__Requirement__. Translate this sentence from the passage on men and their emotions into Spanish: "These kinds of abuses get institutionalized in college hazing practices and military training."

__Passage provided__.
::::

If he does, there is a worse penalty with the idea that when he cannot be made to admit feeling the hurt, then he is more manly.
These kinds of abuses get institutionalized in college hazing practices and military training.
Boys become men by hiding their feelings from older boys and chevron striped superiors.
We are sent to these trainings with the socially accepted value of making us "real" men.
And by doing so, we have locked our emotions away as securely as we possibly can.
We could not be expected to do the mean, nasty things that soldiers do to other soldiers if we were actually able to feel about it at the same time.
Getting scared in the midst of battle isn't just a sign of weakness.
It will be the sort of thing that causes us to flinch long enough to be killed instead of killing them.
And we aren't even expected to feel the effects of traumatic events years later when they come back as nightmares and labeled PTSD.
Women like emotional detachment, at least initially.
They seek out the strong, silent types with little to say because we have only our thoughts to share and they don't go far when it comes to romance.
One of the major attractions during mate selection has to do with the juiciness of getting emotionally involved, especially for the first time in a decade or more.
Women like it when guys are aggressive, take what they want from the weaker sex, and can be expected to stand tall in the face of danger when it comes to protecting the family unit from outside threats.
So how can it be that with all this programming, particularly at the hands of mothers and wives, that at some point women want guys to open up and share their innermost feelings? We learned long ago not to fall for any kind of mental game that gets us pounded on or more subject to being killed or wounded.
Mommy stopped wanting to hear about our feminine side when we were five years old and we've been emotionality unavailable since then, so if we begin to share our feelings now-even if we could-the major conundrum begins with "which ones?" Where do we start? You may think its not rocket science because you've been doing it forever, without respite.

::::

__Entries supplied__.

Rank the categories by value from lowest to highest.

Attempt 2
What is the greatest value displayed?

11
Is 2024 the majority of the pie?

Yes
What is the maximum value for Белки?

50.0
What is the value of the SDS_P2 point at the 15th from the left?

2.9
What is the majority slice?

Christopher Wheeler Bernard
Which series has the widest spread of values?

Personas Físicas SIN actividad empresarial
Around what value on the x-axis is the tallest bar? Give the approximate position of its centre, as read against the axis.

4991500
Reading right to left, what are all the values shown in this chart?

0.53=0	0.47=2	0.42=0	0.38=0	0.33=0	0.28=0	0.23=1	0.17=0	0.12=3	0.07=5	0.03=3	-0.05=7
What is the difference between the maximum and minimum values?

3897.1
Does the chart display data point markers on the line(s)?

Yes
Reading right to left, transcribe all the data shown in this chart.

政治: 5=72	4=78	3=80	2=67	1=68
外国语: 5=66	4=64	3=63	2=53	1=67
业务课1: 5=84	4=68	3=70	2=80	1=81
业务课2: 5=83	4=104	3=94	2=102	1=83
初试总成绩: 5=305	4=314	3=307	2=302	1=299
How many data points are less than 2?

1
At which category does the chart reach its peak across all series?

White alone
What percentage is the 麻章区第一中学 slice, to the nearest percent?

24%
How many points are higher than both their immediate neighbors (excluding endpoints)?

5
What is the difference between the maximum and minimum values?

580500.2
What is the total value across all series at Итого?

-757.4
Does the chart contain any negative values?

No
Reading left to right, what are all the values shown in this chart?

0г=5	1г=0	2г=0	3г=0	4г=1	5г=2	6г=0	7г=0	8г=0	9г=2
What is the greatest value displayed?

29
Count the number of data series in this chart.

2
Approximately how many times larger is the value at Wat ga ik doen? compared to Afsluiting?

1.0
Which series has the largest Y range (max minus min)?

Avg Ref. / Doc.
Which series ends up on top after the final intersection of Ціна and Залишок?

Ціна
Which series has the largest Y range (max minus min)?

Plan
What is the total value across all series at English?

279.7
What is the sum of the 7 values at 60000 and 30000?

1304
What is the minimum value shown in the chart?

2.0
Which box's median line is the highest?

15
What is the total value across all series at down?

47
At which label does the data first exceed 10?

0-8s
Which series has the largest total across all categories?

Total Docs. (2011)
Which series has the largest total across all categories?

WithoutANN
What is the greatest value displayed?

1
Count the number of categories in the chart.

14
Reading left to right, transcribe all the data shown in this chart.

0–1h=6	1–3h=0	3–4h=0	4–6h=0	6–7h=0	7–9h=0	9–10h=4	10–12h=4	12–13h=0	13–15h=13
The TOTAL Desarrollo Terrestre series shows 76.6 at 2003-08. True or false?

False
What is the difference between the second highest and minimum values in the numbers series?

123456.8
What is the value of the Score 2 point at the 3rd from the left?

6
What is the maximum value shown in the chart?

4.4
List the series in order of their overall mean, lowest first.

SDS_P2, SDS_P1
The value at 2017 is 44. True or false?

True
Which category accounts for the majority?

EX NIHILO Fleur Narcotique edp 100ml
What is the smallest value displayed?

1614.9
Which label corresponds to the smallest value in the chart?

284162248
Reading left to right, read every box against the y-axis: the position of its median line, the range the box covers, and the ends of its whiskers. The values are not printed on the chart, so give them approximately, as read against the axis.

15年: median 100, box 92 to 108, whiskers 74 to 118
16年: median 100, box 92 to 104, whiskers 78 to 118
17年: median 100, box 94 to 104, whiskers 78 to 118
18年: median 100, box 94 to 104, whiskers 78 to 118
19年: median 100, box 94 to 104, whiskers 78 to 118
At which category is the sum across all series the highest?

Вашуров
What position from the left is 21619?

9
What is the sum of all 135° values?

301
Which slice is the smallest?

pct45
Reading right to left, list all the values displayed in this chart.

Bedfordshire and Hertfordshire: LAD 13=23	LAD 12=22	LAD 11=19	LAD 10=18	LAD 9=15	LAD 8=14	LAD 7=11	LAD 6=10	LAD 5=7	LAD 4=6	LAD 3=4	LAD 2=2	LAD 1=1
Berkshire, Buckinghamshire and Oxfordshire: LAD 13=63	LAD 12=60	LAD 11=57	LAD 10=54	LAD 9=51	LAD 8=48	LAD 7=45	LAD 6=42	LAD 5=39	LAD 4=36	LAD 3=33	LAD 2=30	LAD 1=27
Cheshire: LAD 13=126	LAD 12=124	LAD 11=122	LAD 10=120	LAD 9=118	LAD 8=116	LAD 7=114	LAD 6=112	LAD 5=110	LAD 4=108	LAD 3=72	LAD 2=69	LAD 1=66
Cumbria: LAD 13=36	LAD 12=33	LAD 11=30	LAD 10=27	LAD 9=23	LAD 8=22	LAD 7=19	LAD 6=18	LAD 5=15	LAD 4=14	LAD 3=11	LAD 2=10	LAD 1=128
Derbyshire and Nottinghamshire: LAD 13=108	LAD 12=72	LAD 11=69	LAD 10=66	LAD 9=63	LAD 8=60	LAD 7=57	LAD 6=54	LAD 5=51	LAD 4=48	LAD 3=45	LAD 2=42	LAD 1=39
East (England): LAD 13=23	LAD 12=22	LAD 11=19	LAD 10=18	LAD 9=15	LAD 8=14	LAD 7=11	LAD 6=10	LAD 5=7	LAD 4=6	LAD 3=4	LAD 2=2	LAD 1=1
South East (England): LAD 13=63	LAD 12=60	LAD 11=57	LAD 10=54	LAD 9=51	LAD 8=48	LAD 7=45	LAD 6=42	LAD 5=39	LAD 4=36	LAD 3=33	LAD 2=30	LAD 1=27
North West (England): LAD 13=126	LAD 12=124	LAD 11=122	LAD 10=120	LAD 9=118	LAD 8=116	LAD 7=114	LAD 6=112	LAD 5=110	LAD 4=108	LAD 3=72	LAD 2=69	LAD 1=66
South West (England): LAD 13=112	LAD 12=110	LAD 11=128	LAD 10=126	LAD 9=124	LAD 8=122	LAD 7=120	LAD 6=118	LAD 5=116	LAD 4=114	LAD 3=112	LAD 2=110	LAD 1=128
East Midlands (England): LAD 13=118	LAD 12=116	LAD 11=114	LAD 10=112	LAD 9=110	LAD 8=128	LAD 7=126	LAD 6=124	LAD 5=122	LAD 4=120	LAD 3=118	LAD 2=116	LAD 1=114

::::

__Finished task__. Estos tipos de abusos se institucionalizan en las novatadas universitarias y en el entrenamiento militar.